ThoughtWorks and Ashoka University have collaborated to develop what it calls India’s first ultra-large-scale agent-based simulation model to stop the spread of COVID-19. The model, called BharatSim, builds on EpiRust, an open source framework, said ThoughtWorks.
Gunjan S, Director, ThoughtWorks Engineering for Research (E4R) said, “In BharatSimeach individual is simulated as an “agent” on a computer. The properties of agents are chosen to match those known from district and state-level demographic studies, including age distributions, sex ratios, population densities and health indicators. The model will also include geographical information.
“The model will initially represent 5% of the Indian population at a level of detail most useful to epidemic modelling. In the coming months, it will be expanded to represent up to 40% of the Indian population,” she informed.
Some of the toughest problems and challenges in science today need scientists, academics and technologists to come together. Given the unprecedented nature of the problem at hand, teaming up with Ashoka University we believe we can provide the right tool for policy makers,” S Mahale, another director of the company, added.
There are several other such examples. ‘MyGov Saathi’ has been developed pro-bono by Accenture in collaboration with Microsoft needs a special mention. The AI powered virtual agent to support the government’s communication efforts around Covid-19 and Self4Society.
According to the company, “It will provide provide ready access to Covid-19 related resources such as latest updates, helplines, advisories from various central and state government departments, and access to Self4Society initiatives including donation and volunteering,”
Artificial intelligence (AI) chatbot company Haptik Infotech, a Reliance Jio-backed tech firm developed the MyGov Corona Helpdesk chatbot, the government’s dedicated WhatsApp chatbot MyGov Corona Helpdesk, which aims to provide timely updates and help citizens clear their queries on Covid-19.
Gurgaon-based start-up Staqu has launched a thermal camera under its video analytics platform, JARVIS. This technology will alert the system of anyone with a body temperature of above 37° C and examines heat signatures directly through the cameras, enabling authorities to spot and further inspect suspected virus carriers. Many other startups have also joined the bandwagon and coming up with new solution to help the government in the fight against the coronavirus pandemic.
Like the rest of the world, India needs to sustain and enhance an innovation mindset to continue the fight against COVID-19. As former Microsoft CEO Bill Gates observed that innovation will be critical to stemming the damage from COVID-19.
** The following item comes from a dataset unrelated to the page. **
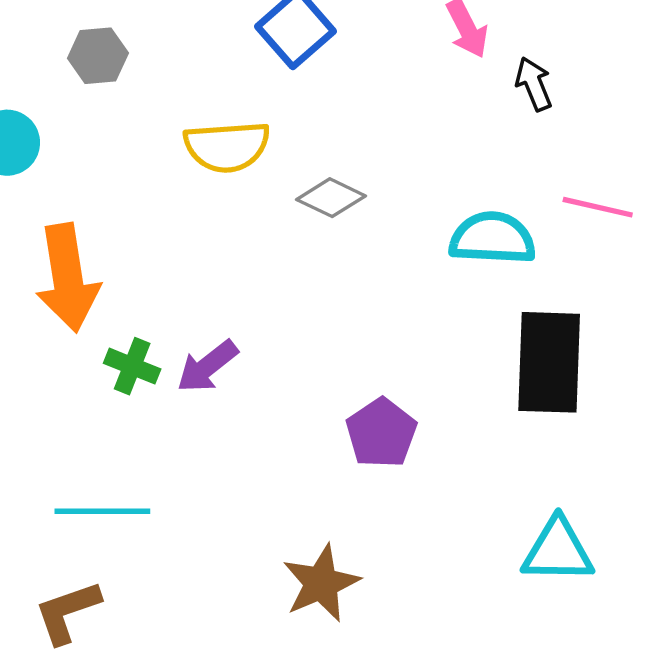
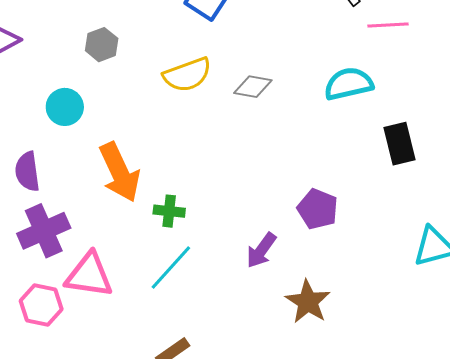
pink line: (598, 207) -> (388, 25), moved
black rectangle: (549, 362) -> (399, 144), size x0.7
purple arrow: (207, 366) -> (261, 250), moved
cyan line: (102, 511) -> (171, 267), moved, turned -32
“…During World War II, an amazing amount of innovation, including radar, reliable torpedoes, and code-breaking, helped end the war faster,” Gates wrote. “This will be the same with the pandemic. I break the innovation into five categories: treatments, vaccines, testing, contact tracing, and policies for opening up. Without some advances in each of these areas, we cannot return to the business as usual or stop the virus.”
Meanwhile, the number of coronavirus positive cases in India has risen sharply over the past two days and it has crossed 62,000-mark, as confirmed by the Ministry of Health and Family Welfare’s data and needs immediate attention by the government and private organizations alike.